33. Section 41(2) of the Bombay Pleaders Act (XVII of 1920) reads as under:-

"Where a pleader employed in any such proceeding is from indisposition or any other reasonable cause, unable to attend on such day or at the time when the proceeding is called on, he shall notify the same to the court and thereupon the proceeding shall be stayed for such time as the court may deem reasonable".

Though the High Court has time and again issued circulars directing the subordinate courts to be strict in granting adjournments, yet the above statutory provision frequently nullifies the effect. We have been told that the pleaders not infrequently resort to the afore-mentioned provision when they want an adjournment of a case. "Indisposition" as a ground for adjournment has not been statutorily recognized in any other State in our country. We recommend the early repeal of this provision, which is capable of abuse.

34. Sessions cases are tried with the aid of jury in Greater Bombay only. We have already noticed the reports about its unsatisfactory working and suggested its abolition.

35. At present, the High Court is functioning with seventeen judges including the Chief Justice and three additional judges appointed for a period of one year. Some of the judges hold sittings at Nagpur and Rajkot. The accompanying Tables show the work turned out by the High Court in its original and appellate jurisdiction during the three years 1954-56 and the number of proceedings pending on 1st January, 1957 according to their years of institution.

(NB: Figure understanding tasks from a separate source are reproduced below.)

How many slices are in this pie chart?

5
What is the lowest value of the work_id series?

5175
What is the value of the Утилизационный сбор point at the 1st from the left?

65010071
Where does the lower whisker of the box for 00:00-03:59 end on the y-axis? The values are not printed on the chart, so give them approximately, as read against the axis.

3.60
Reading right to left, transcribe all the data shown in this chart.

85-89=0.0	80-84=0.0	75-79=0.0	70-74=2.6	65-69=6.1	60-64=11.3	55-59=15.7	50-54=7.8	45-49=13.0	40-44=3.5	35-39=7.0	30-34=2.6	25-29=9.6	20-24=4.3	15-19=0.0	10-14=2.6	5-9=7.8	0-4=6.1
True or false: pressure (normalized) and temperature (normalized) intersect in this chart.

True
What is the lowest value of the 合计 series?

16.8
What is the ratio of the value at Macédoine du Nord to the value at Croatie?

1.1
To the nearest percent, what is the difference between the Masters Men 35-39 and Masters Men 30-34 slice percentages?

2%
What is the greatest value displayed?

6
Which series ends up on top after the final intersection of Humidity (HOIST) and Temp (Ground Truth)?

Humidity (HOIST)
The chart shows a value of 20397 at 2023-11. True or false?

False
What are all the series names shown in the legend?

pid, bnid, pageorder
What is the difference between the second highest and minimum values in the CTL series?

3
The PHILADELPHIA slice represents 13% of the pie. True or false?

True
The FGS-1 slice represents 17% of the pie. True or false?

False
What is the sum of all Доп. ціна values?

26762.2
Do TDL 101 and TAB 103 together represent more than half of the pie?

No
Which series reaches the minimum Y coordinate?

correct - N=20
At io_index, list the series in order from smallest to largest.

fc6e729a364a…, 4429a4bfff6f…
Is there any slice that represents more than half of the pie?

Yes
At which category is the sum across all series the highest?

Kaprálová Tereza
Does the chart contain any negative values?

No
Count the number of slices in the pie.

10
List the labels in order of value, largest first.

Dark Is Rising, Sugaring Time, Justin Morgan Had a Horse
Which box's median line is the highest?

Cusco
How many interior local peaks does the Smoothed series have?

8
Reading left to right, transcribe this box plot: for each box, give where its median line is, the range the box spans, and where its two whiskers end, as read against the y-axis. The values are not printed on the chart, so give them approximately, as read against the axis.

It is evident from the figures given in the Tables (Table Nos. 1, 2 and 3) that the work in the High Court is under control. There is however an accumulation of first and second appeals, a fair number of the first appeals being five years old. The recent increase in the strength of the court should help in reducing their number.

This is the only High Court which does not give the average duration of first and second appeals in the High Court, in the annual administration reports though this used to be done previously. We trust that in this matter the Bombay High Court will fall into line with the other High Courts.